**Extrait choisi**
L’interférence du politique et de la magistrature, cautionnant des traitements sans fondement scientifique contre lesquels ils ont en principe vocation de protéger le public, a suscité l’indignation de la communauté scientifique internationale. Dans une lettre à l’EMBO Journal, des chercheurs inquiets relèvent le danger que l’arrivée sur le marché thérapeutique de produits inefficaces et dangereux représente pour les malades présents et futurs. L’article décortique le traitement Stamina et du même coup donne un excellent résumé des enjeux méthodologiques de la recherche translationnelle.
La convergence entre la posture héroïco-sentimentale des charlatans et le cynisme des politiques n’a en soi rien de nouveau. Quinze ans plus tôt, l’affaire du Dr Di Bella et de son traitement miracle contre le cancer avait suivi un déroulement assez semblable. Mais s’agissant de cellules souches, une dimension idéologique s’ajoute à l’alliance banale de la crédulité, de l’appât du gain et des petits calculs politiques. Il s’agit de la fascination de l’Eglise catholique pour tout traitement à base de cellules souches adultes. On sait que le Magistère catholique actuel pense que l’embryon humain est déjà une personne, que le détruire est malum in se, que les cellules souches embryonnaires sont marquées du signe de Caïn et que par contraste les traitements utilisant des cellules souches sont merveilleusement innocents. Donc ipso facto efficaces ? Pas très logique, mais c’est bien ce wishful thinking qui tente un nombre croissant de catholiques. Le ministre Balduzzo n’est pas un intégriste mais quand même ancien président de l’Action Catholique des intellectuels (Movimento eccesiale di impegno culturale) et des groupements catholiques nettement plus radicaux encadrent les familles demandeuses du traitement Stamina et manifestent bruyamment à l’appui de leurs revendications. Quant au Vatican, il organise des pseudo-congrès scientifiques d’où les chercheurs contestant la ligne du Parti (c’est-à-dire les chercheurs intéressés aux cellules souches embryonnaires) sont exclus, offrant du même coup une tribune bienvenue à des entrepreneurs plus ou moins sérieux mais flattant opportunément les espoirs de guérison catholiquement corrects de milliers de familles. Comme le dit, sévère mais juste, le commentateur de Nature : « Scientifiquement naïf, le Vatican est attiré par le concept des cellules souches adultes simplement parce que les embryons ne sont pas impliqués – mais il semble ignorer les implications éthiques des faux espoirs ».

[Extraits de données]
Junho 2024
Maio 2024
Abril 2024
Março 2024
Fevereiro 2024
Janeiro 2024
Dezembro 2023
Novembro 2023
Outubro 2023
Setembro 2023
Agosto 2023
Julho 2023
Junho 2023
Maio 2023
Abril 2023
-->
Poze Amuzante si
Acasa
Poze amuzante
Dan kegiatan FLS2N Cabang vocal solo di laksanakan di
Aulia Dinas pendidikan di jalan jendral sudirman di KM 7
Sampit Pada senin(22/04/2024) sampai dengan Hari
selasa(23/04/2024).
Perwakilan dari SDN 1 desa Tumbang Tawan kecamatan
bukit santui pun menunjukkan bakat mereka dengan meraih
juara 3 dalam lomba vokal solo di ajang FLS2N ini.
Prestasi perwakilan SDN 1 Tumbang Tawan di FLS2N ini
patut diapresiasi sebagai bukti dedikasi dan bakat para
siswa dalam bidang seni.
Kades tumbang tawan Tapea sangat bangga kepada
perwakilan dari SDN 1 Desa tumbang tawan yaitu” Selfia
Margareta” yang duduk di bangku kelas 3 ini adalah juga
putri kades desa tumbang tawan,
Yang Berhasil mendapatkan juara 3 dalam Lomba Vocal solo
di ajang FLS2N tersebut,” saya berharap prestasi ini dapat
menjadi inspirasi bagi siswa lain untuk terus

**Consigne**
Recopiez mot pour mot tout le passage de l’extrait sur le traitement Stamina, depuis « L’interférence du politique » jusqu’à « la recherche translationnelle. ». Les lignes reproduites plus haut ne jouent aucun rôle dans ce travail.

**Corrigé rédigé**
L’interférence du politique et de la magistrature, cautionnant des traitements sans fondement scientifique contre lesquels ils ont en principe vocation de protéger le public, a suscité l’indignation de la communauté scientifique internationale. Dans une lettre à l’EMBO Journal, des chercheurs inquiets relèvent le danger que l’arrivée sur le marché thérapeutique de produits inefficaces et dangereux représente pour les malades présents et futurs. L’article décortique le traitement Stamina et du même coup donne un excellent résumé des enjeux méthodologiques de la recherche translationnelle.